“I faxed you the police report about the exploding hearse at O’Neal’s. Do you remember that?”
“I remember.” Barely. I was flunking my Galigani quiz.
“Well, you don’t have to worry anymore. Ever since all this started—the switched clothes and all?—we beefed up security at our place. George Berger—you do remember Matt’s partner?” A laugh here, as sarcastic as Rose ever got. “He recommended this excellent service. I think they’re ex-wrestlers or boxers. Big, big guys. So when the goons broke in through the basement window, our guys were waiting. It was beautiful. It took about five minutes for the gorillas to give up their bosses. You guessed it. Bodner and Polk.” A pause, and then, “Done.”
I pictured Rose brushing her palms against each other, as if she herself had taken on and cleaned up a messy situation, though I doubted either Frank or Robert would have let her anywhere near the “gorillas.”
“Rose, I’m sorry I didn’t get to—”
“Don’t give it another thought, Gloria. Now that I see what you’ve had to go through, I’m sorry I bothered you in the first place. I’ll bet you’ll be glad to get home.”
“Indeed I will.”
“I mean, you have just as much excitement here, right? And Matt probably misses being near his sister. And then there are those earthquakes you have to worry about.”
Matt’s sister, Jean, lived on Cape Cod, not exactly “near” her brother, by East Coast standards. Finally I realized what Rose was thinking. Each time I went to California for a visit, she worried that I’d stay there. Not paranoid on her part, since I did have a history of impulsive cross-country moves.
As for earthquakes, that was another matter. The worst one I’d been in had sent me under the conference table with my boss at the time, while books from the shelves on the wall tumbled over us. No harm to people that day, but the quake, a 5.3, left the physical plant a mess, and we all went home early.
I couldn’t keep my friend on the hook any longer.
“Rose, I’ll be home soon.”
“I know, I know. Just checking.”
It seemed a long time before I’d be packing, however. The week ahead loomed in front of me, shadowy and unpredictable. I tried to imagine a wedding at the end of it.
The picture was very fuzzy.
Matt and I pulled up in front of Patel’s house for the sole purpose of reclaiming Elaine’s car, partly buried under the same trees I’d used for cover the day before.
I got out of Dana’s Jeep and started toward the Saab, which I was to drive home. I paused at the front driveway and glanced at the door, a few yards away. The graceful branches of large old trees couldn’t minimize the effect of stark black-and-yellow crime scene tape.
I stood there and looked back at Matt. He got out of the Jeep and walked up to me. He put his arm around my shoulder and led me toward the Saab.
“Don’t even think about it,” he said.
Obedient as an electron in a magnetic field, following a predetermined path, I got into the Saab and buckled up.
I had no intention of breaking through police tape.

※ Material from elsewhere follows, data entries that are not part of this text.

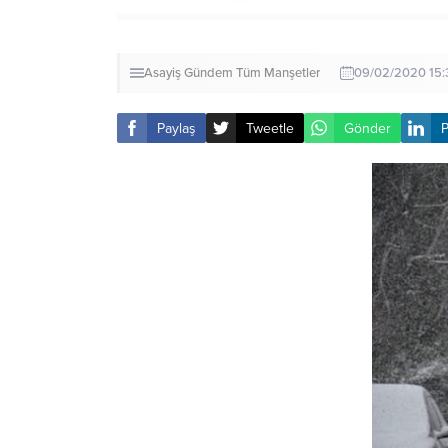
Asayiş
Gündem
Tüm Manşetler
09/02/2020 15:
Paylaş
Tweetle
Gönder
P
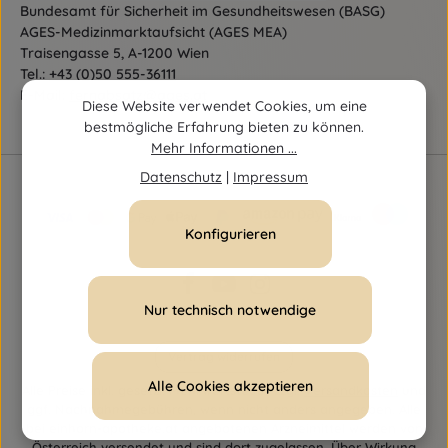
Bundesamt für Sicherheit im Gesundheitswesen (BASG)
AGES-Medizinmarktaufsicht (AGES MEA)
Traisengasse 5, A-1200 Wien
Tel.:
+43 (0)50 555-36111
E-Mail:
fernabsatz@ages.at
Diese Website verwendet Cookies, um eine
bestmögliche Erfahrung bieten zu können.
Mehr Informationen ...
Datenschutz
|
Impressum
Konfigurieren
Nur technisch notwendige
Vertrag widerrufen
Alle Cookies akzeptieren
Alle Preise inkl. gesetzl. Mehrwertsteuer zzgl.
Versandkosten
und
ggf. Nachnahmegebühren, wenn nicht anders angegeben. Alle
bei einhorn-apotheke.at angebotenen Arzneimittel werden von
Österreich versendet und sind dort zugelassen. Über Wirkung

It was much too bright out.
CHAPTER TWENTY-SIX
There was good news on Friday evening. Matt took the call as we sat in Elaine’s living room. Phil was not only alive but awake and talking. Not that he’d said much. Phil had told Elaine and Dana, and the police, that he didn’t get a look at who had shot him.

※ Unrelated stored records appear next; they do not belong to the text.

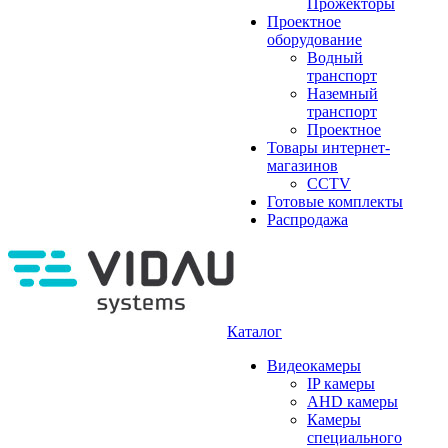
Прожекторы
Проектное
оборудование
Водный
транспорт
Наземный
транспорт
Проектное
Товары интернет-
магазинов
CCTV
Готовые комплекты
Распродажа
Каталог
Видеокамеры
IP камеры
AHD камеры
Камеры
специального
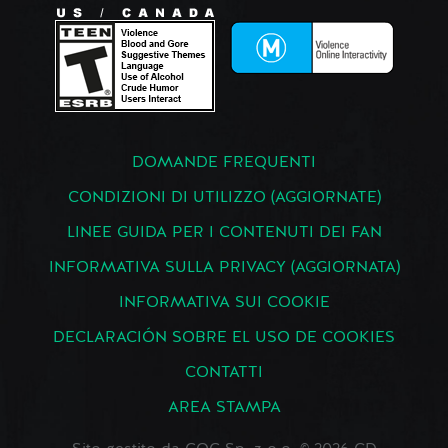
DOMANDE FREQUENTI
CONDIZIONI DI UTILIZZO (AGGIORNATE)
LINEE GUIDA PER I CONTENUTI DEI FAN
INFORMATIVA SULLA PRIVACY (AGGIORNATA)
INFORMATIVA SUI COOKIE
DECLARACIÓN SOBRE EL USO DE COOKIES
CONTATTI
AREA STAMPA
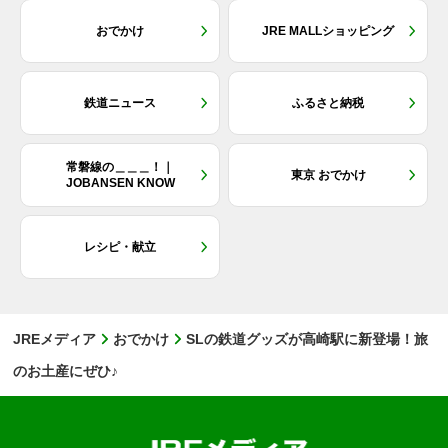
おでかけ
JRE MALLショッピング
鉄道ニュース
ふるさと納税
常磐線の＿＿＿！｜
東京 おでかけ
JOBANSEN KNOW
レシピ・献立
JREメディア
おでかけ
SLの鉄道グッズが高崎駅に新登場！旅
のお土産にぜひ♪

We also learned that the bullet had grazed past all Phil’s important organs without penetrating them. He would have bled out (Dana’s words, we were told), however, if Elaine hadn’t found him.

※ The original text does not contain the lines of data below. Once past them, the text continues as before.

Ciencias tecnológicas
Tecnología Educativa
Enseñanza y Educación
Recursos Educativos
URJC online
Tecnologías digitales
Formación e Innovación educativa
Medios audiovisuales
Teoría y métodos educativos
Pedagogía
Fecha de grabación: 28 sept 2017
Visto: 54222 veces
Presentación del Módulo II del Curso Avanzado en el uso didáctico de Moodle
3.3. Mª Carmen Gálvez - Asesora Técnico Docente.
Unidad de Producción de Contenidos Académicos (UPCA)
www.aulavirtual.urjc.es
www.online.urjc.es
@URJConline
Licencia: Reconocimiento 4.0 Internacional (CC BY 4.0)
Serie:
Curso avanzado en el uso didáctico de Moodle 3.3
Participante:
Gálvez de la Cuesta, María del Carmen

“So it was a TNT,” Matt said to me when he’d hung up.
“Trinitrotoluene? Why are you back on nitrogen compounds?” I asked him. “Not that I wouldn’t be happy to go into the fascinating history of nitrogen, like the fact that it was first called ‘burnt air,’ as in, air that has no oxygen.”
Matt put up a halt sign with his hand. “‘Through and through.’ That’s what we call it when a bullet goes straight through a body, leaving both an entrance and an exit wound. TNT, for short.”
I was sure my idea of what TNT stood for was much more common than Matt’s.
Elaine met us in the hallway of the hospital, animated and seeming relieved that the worst was over. “The bullets came from outside the house, through the patio door,” Elaine said. “The first one just shattered the glass. The second—” She swallowed. “The alarm went off and made a lot of noise, but Patel apparently hadn’t paid his monitoring service bill, so no one came, and the neighbors didn’t pay attention. They never do. But at least it scared the man with the gun, because he didn’t stay around to try again.”